▶ Given request
State how many lines in the entries below contain the word "purple". Reply with the number alone.

[Record set start]

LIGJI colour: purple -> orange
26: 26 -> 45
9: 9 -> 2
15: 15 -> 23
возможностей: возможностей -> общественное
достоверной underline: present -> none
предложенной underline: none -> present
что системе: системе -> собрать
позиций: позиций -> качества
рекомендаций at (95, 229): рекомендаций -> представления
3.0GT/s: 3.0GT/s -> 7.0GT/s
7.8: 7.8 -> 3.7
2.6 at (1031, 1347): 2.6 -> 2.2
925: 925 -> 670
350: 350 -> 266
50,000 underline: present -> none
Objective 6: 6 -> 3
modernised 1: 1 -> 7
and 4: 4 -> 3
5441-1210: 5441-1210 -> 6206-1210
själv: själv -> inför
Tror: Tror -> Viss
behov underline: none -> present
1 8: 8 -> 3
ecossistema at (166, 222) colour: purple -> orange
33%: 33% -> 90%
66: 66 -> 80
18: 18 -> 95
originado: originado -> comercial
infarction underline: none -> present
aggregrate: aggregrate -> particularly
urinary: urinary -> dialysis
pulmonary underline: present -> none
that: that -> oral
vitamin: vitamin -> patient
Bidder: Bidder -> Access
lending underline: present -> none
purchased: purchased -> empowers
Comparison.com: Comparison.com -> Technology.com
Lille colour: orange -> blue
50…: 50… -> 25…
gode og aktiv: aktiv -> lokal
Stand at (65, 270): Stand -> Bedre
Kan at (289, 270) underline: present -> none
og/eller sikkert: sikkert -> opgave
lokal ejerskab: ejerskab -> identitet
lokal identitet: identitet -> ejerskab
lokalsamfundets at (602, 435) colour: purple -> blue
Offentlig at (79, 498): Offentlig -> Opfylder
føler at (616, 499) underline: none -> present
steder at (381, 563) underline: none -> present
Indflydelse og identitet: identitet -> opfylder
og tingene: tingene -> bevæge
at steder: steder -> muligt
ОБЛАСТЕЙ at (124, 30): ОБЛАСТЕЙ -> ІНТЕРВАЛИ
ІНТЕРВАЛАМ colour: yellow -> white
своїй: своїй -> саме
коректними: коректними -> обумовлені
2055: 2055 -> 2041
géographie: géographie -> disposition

[Record set end]

▶ Solution to the exercise
3